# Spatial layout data
-- start --

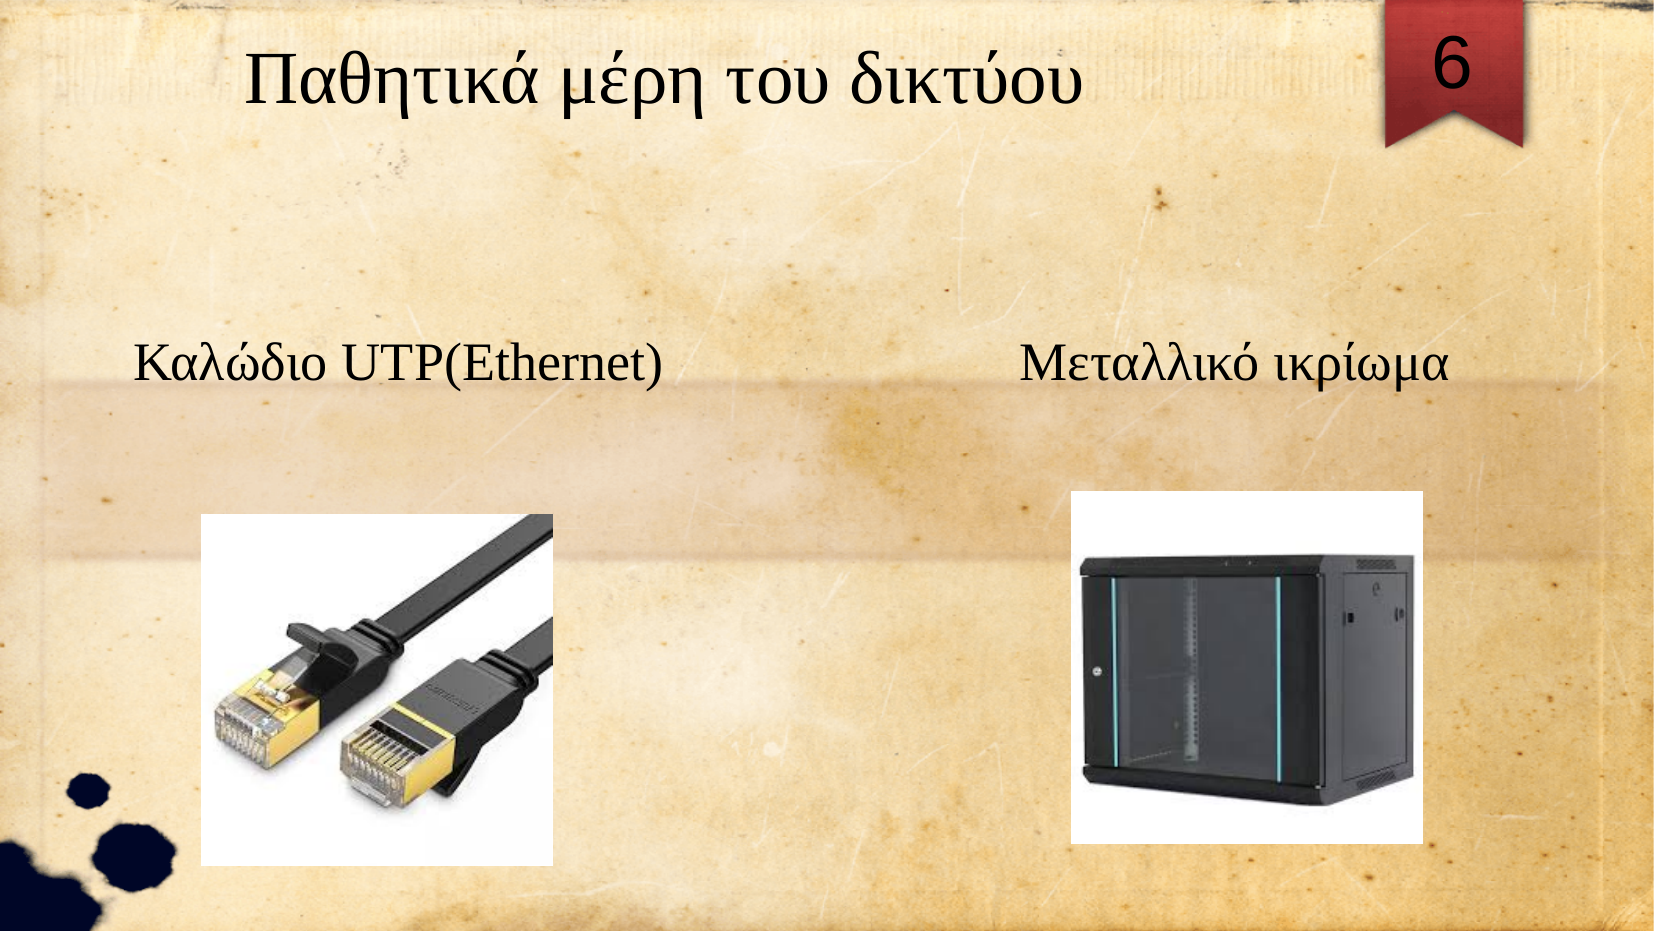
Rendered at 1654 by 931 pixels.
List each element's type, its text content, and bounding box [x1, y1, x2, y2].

picture [0, 0, 1654, 931]
text_box 6 [1417, 13, 1508, 118]
list Καλώδιο UTP(Ethernet) Μεταλλικό ικρίωμα [62, 332, 1518, 418]
title Παθητικά μέρη του δικτύου [0, 1, 1349, 157]
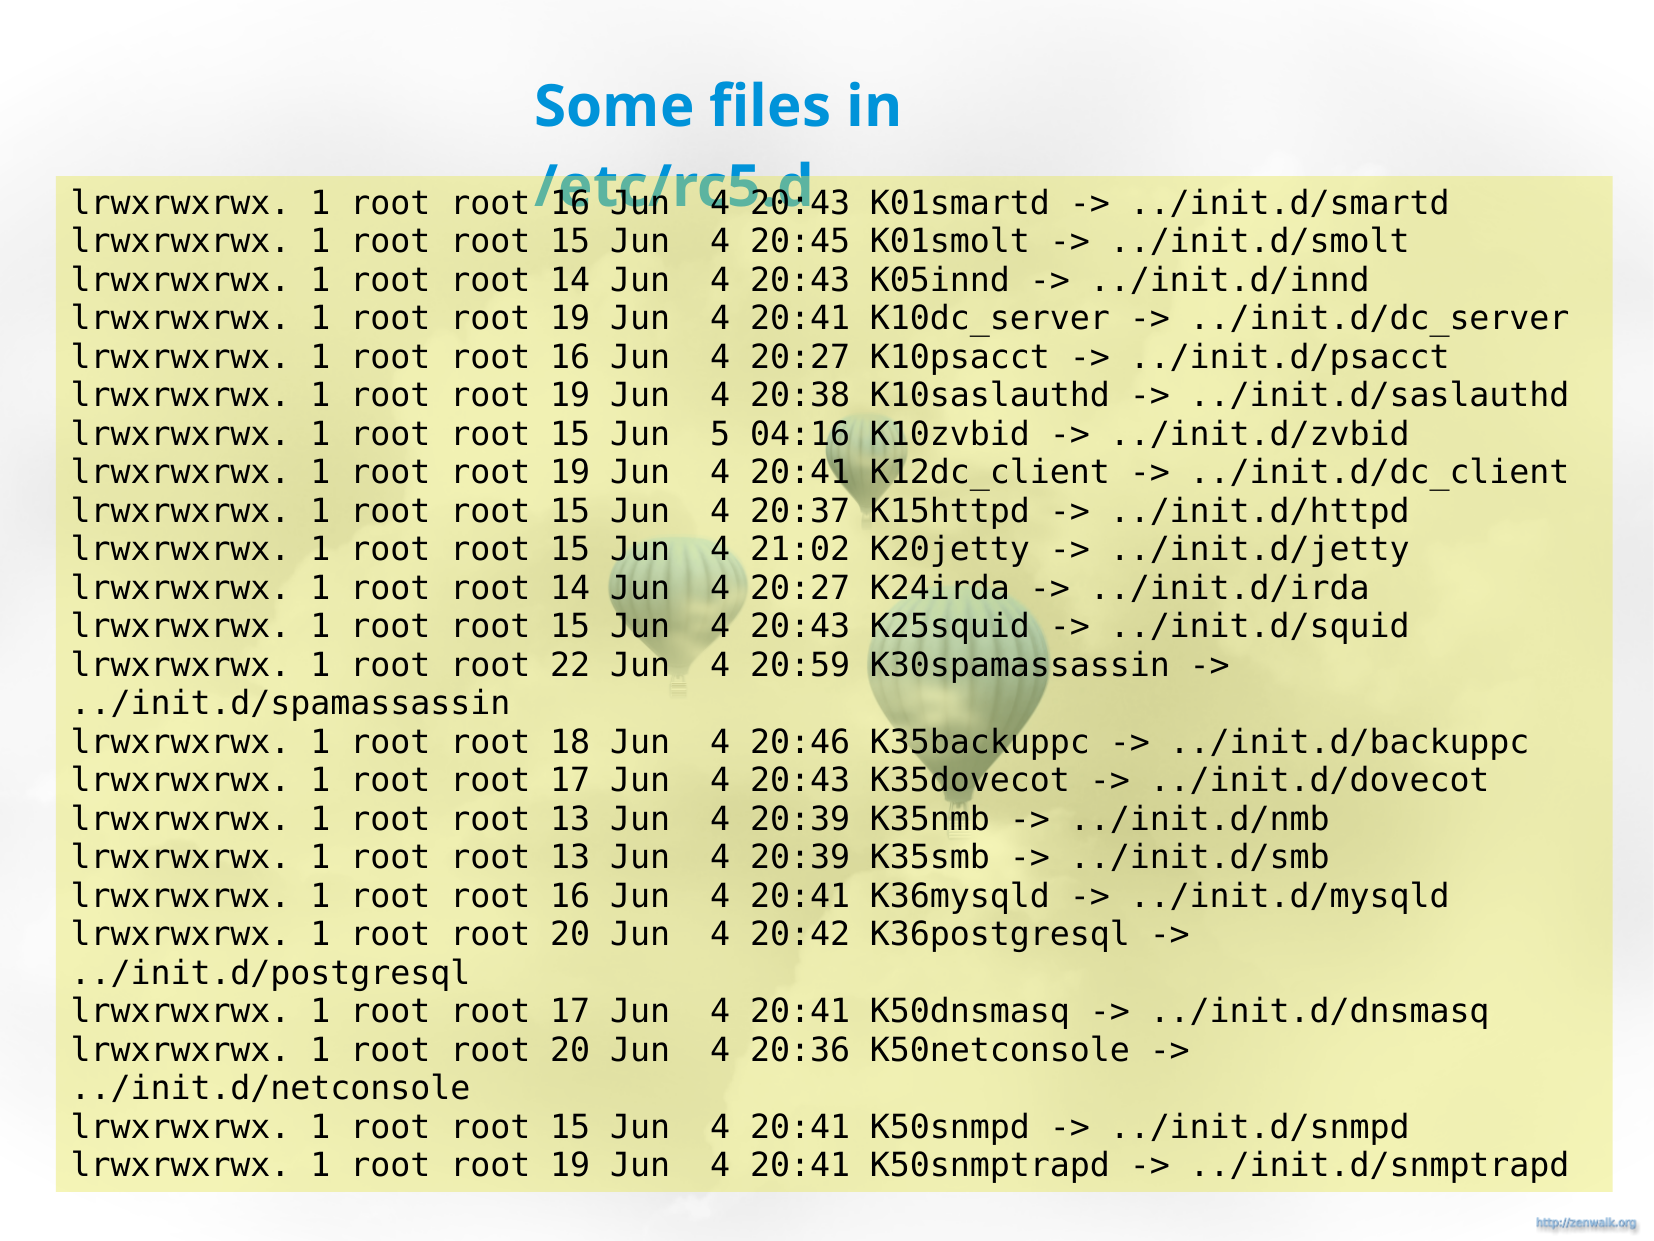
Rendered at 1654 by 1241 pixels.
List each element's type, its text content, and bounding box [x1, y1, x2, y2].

text_box lrwxrwxrwx. 1 root root 16 Jun 4 20:43 K01smartd -> ../init.d/smartd lrwxrwxrwx. 1 root root 15 Jun 4 20:45 K01smolt -> ../init.d/smolt lrwxrwxrwx. 1 root root 14 Jun 4 20:43 K05innd -> ../init.d/innd lrwxrwxrwx. 1 root root 19 Jun 4 20:41 K10dc_server -> ../init.d/dc_server lrwxrwxrwx. 1 root root 16 Jun 4 20:27 K10psacct -> ../init.d/psacct lrwxrwxrwx. 1 root root 19 Jun 4 20:38 K10saslauthd -> ../init.d/saslauthd lrwxrwxrwx. 1 root root 15 Jun 5 04:16 K10zvbid -> ../init.d/zvbid lrwxrwxrwx. 1 root root 19 Jun 4 20:41 K12dc_client -> ../init.d/dc_client lrwxrwxrwx. 1 root root 15 Jun 4 20:37 K15httpd -> ../init.d/httpd lrwxrwxrwx. 1 root root 15 Jun 4 21:02 K20jetty -> ../init.d/jetty lrwxrwxrwx. 1 root root 14 Jun 4 20:27 K24irda -> ../init.d/irda lrwxrwxrwx. 1 root root 15 Jun 4 20:43 K25squid -> ../init.d/squid lrwxrwxrwx. 1 root root 22 Jun 4 20:59 K30spamassassin -> ../init.d/spamassassin lrwxrwxrwx. 1 root root 18 Jun 4 20:46 K35backuppc -> ../init.d/backuppc lrwxrwxrwx. 1 root root 17 Jun 4 20:43 K35dovecot -> ../init.d/dovecot lrwxrwxrwx. 1 root root 13 Jun 4 20:39 K35nmb -> ../init.d/nmb lrwxrwxrwx. 1 root root 13 Jun 4 20:39 K35smb -> ../init.d/smb lrwxrwxrwx. 1 root root 16 Jun 4 20:41 K36mysqld -> ../init.d/mysqld lrwxrwxrwx. 1 root root 20 Jun 4 20:42 K36postgresql -> ../init.d/postgresql lrwxrwxrwx. 1 root root 17 Jun 4 20:41 K50dnsmasq -> ../init.d/dnsmasq lrwxrwxrwx. 1 root root 20 Jun 4 20:36 K50netconsole -> ../init.d/netconsole lrwxrwxrwx. 1 root root 15 Jun 4 20:41 K50snmpd -> ../init.d/snmpd lrwxrwxrwx. 1 root root 19 Jun 4 20:41 K50snmptrapd -> ../init.d/snmptrapd [55, 176, 1613, 1192]
text_box Some files in /etc/rc5.d [520, 57, 1194, 143]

-- end --

# Task details
Please find each line in the items above that contains the word "Rendered", and copy those lines.

# Answer to this task
Rendered at 1654 by 931 pixels.
Rendered at 1654 by 1241 pixels.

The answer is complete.